Claremont
“I feel represented,” a young attendee with green hair under a rainbow beanie said upon arriving and glimpsing the sea of tents, balloons and many-hued flags.
Festival-goers wandered through rows of booths staffed by local organizations such as SAU 6 and Rural Outright, a program of the TLC Family Resource Center that helped run the event. Beyond the awnings, a parade of shows took place in front of a pavilion: belly dancers gyrating to techno music, a folk singer strumming a guitar, drag queens strutting on the stage.
People in full-body animal suits roamed the crowd — here, a pink bunny; there, a purple gorilla with fairy wings.
Taking shelter from the 80-degree heat, the occupant of the gorilla suit identified herself as Mikayla Bourque, a board member of SEA/SEIU Local 1984, the state employees union.
Bourque also is chairwoman of the union’s Lavender Caucus, a group dedicated to protecting LGBT rights in New Hampshire. Often wearing the gorilla suit — a mascot, of sorts, that caucus organizers hope people can connect to — she attends Pride events across the state and testifies on legislation in Concord. Bourque and her colleagues lent their support to House Bill 1319, now law, which protects transgender people from discrimination in employment, housing and public accommodations.
As a transgender woman, Bourque said she knows how needed the legislation was. She has faced awkward questions while registering to vote with local clerks, who couldn’t reconcile her appearance with her driver’s license. After North Carolina’s “bathroom bill” raised the profile of the transgender rights debate, people here in New Hampshire accosted her as she used the bathroom.
Again and again, Bourque finds herself explaining to people who she is and how to address her.
“You become an ambassador,” she said.
Add to that the pressures of living as an LGBT person in a rural environment, where diversity is sparse and relating to one’s neighbors can be difficult.
Neil Allen, an organizer with Rural Outright, noted that rates of suicide and bullying are higher for queer people in rural communities.

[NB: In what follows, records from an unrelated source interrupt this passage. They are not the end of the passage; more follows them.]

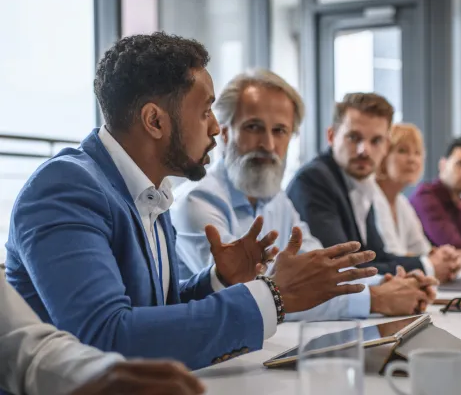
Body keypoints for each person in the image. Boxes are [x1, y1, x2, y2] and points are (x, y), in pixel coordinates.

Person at [4, 33, 377, 371]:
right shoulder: (65, 188)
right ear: (154, 120)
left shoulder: (150, 190)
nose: (216, 127)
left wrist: (218, 280)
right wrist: (274, 296)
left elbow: (151, 312)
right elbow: (106, 338)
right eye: (205, 112)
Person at [171, 70, 438, 318]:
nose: (268, 144)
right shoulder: (198, 201)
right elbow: (251, 296)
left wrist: (394, 283)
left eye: (280, 131)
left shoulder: (276, 199)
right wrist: (374, 298)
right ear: (226, 133)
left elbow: (319, 269)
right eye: (253, 127)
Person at [286, 92, 457, 276]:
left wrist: (428, 262)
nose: (364, 150)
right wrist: (428, 267)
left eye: (376, 141)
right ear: (331, 136)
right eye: (353, 137)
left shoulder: (361, 183)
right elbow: (342, 266)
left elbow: (375, 256)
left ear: (386, 145)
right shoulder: (314, 180)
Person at [0, 273, 204, 395]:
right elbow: (109, 331)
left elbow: (26, 348)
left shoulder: (152, 208)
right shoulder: (61, 204)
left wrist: (99, 374)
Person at [373, 123, 460, 282]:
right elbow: (390, 256)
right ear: (383, 155)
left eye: (417, 153)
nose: (412, 159)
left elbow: (422, 250)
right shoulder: (372, 197)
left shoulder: (401, 202)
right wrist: (433, 262)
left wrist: (442, 256)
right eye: (402, 151)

“People don’t understand you,” said Allen, who identifies as a transgender man. “They’re going to go with what they heard on TV and what their parents taught. And they’re going to bully.”

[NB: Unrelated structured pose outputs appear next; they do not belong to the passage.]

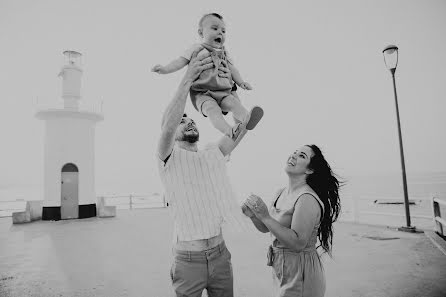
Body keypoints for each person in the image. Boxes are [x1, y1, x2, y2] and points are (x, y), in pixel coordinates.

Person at [157, 47, 252, 297]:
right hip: (188, 261)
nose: (188, 121)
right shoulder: (167, 158)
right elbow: (167, 126)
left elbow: (240, 130)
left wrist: (231, 94)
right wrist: (188, 78)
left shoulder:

That’s why Rural Outright, a year-old program serving Sullivan County and area towns, has been reaching out to area youth with social groups, creative workshops, film screenings and more events intended to bring together the scattered LGBT community.
“The kids need the support,” Allen said. “The whole community needs it, but especially the kids. It’s hard enough being a teenager. It’s even harder being a teenager and different.”

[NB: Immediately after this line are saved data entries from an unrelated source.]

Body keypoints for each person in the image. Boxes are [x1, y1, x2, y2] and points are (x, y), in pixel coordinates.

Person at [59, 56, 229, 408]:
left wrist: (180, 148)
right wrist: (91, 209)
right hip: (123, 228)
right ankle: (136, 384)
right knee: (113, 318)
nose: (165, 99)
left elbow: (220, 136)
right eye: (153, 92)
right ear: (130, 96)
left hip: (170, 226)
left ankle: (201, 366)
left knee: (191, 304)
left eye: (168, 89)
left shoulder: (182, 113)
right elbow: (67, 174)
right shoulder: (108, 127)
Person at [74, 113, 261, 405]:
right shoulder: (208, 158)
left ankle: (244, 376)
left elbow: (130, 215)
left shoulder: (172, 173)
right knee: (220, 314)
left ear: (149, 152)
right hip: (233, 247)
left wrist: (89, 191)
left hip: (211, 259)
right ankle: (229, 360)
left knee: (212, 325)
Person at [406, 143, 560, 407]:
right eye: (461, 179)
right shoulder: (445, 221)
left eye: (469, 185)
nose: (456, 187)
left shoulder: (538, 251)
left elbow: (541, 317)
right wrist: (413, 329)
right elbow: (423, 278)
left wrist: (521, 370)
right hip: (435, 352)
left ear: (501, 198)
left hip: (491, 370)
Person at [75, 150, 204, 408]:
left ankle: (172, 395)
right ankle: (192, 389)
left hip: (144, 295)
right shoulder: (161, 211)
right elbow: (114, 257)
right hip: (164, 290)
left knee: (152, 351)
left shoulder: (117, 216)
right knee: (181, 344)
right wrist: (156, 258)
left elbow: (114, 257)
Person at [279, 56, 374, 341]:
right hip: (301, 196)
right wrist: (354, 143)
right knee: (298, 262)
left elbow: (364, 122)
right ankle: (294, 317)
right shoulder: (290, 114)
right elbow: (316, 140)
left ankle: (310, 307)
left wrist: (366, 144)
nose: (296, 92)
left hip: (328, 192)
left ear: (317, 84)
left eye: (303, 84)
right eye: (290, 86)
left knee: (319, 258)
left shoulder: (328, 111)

Skylar Ford, a 15-year-old Stevens High student, helped conceive of Saturday’s event after making the long drive to Portsmouth Pride and wishing that there were support networks closer to home.
“This is a very ‘cis’ town,” said Ford, using the term for people whose gender identity corresponds with their birth sex — as compared to transgender people. “You don’t get a lot of support. I just want people to feel accepted.”
With events like these and the passage of laws like HB 1319, festival participants on Saturday said transgender rights were headed in the same direction as gay rights, despite the current adversarial mood of national politics. Linda Tanner, a state representative from Georges Mills, said that as a gay woman she wouldn’t have considered running for office back in 1969, when she became a schoolteacher in the Kearsarge area. But that was then; now, she’s serving her second term as a Democratic lawmaker in Concord. “I never thought people would accept me for who I was,” she said.
Rob Wolfe can be reached at rwolfe@vnews.com or 603-727-3242.
Correction
State Rep. Linda Tanner, D-Sunapee, has served two terms in the New Hampshire House. An earlier version of this story incorrectly described her tenure.